One thing I did love that I didn’t know was in me….was medical stuff. I put a ton of bandaids on kids with open wounds and sores. We cleaned them up as best we could and hugged them and they smiled, because they got a bandaid…but it was really sad---because some of them can die because of a cut on their leg that goes septic. That knowledge just tears me up inside. Now, that doesn’t mean I’m going to go through years of medical school…but I’m open to learning “BUSH medicine”--the kind that just makes do with what you have
I haven’t had a lot of time to process how I’m feeling to be honest. As soon as we got back from outreach….we went straight into serving dinner to about 3,000 people for Heidi’s daughter’s wedding. It was total insanity. I think the idea was really beautiful—invite the lame, the poor…to the wedding feast, like in the Bible…WWJD…and all that.
And it was beautiful seeing the people rolled up in wheelchairs getting to feast on chicken, for once that year. But it was also really hard. I was outside manning the lines to make sure people didn’t like kill each other to get in the building….yes, little me, a bouncer basically. I don’t know how I get these jobs J But I love it. I had to end up taking charge because one line was going faster than the other….I realized, as much as I really don’t want to admit that I am type A, I think I am….and that really upsets me…but it was just going ALL wrong---people were about to riot because one line was going faster than the other…so me, who speaks barely any Portuguese has to direct the traffic and equal out the lines. But somehow we managed. I did somehow get punched in the mouth…but not too bad…they call it “holy chaos” here. Sometimes it just feels like chaos. Heidi is a complete idealist and I totally love that about her...she inspires people to dream with her beautiful outlook and positivity. I’m wondering though if there also needs to be a balance. But then again this IS AFRICA and you sort of have to roll with the punches.

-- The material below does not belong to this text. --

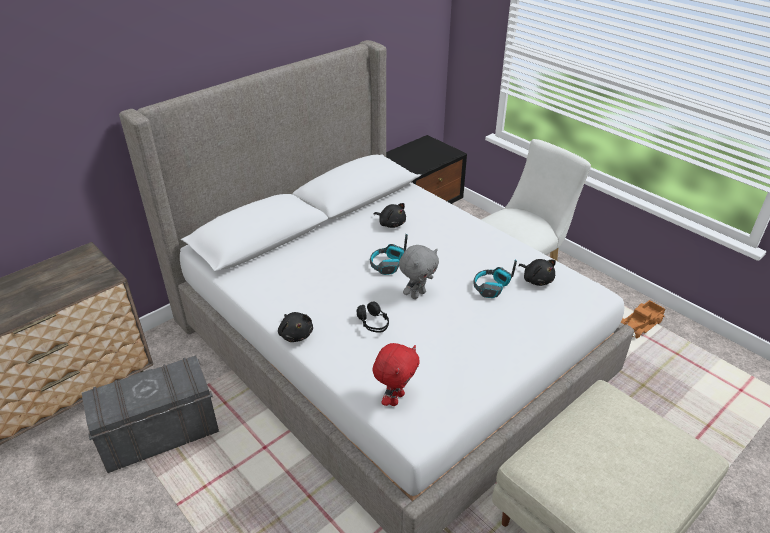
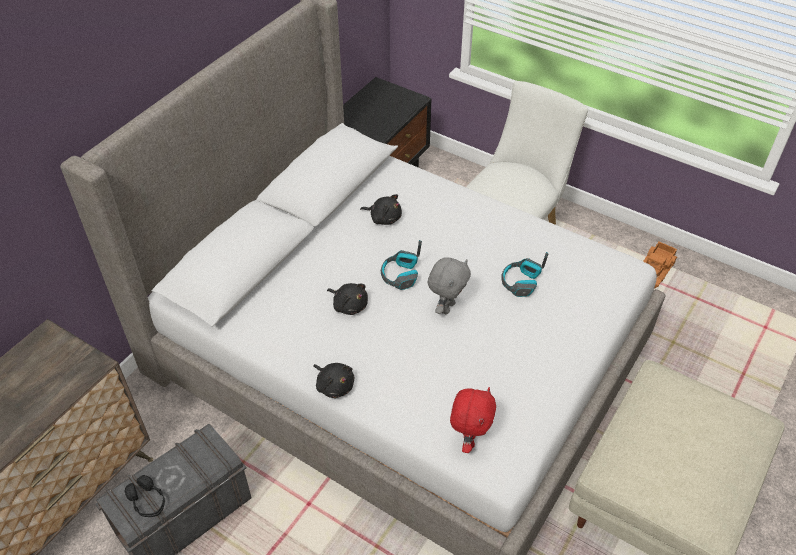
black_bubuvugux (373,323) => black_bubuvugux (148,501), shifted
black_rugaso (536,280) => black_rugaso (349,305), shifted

Today I got back from the lovely chore of latrine duty. And yes, its what you think it is. But we just laughed and cleaned because we’re doing it for Jesus….right? And yes, I had those big yellow gloves on Mom that you sent me with that I didn’t think I would use. Just a day in the life. We are not super heroes, we are just here---getting dirty and getting stretched and some days it feels better than others. But always we are learning to lean on our Beloved.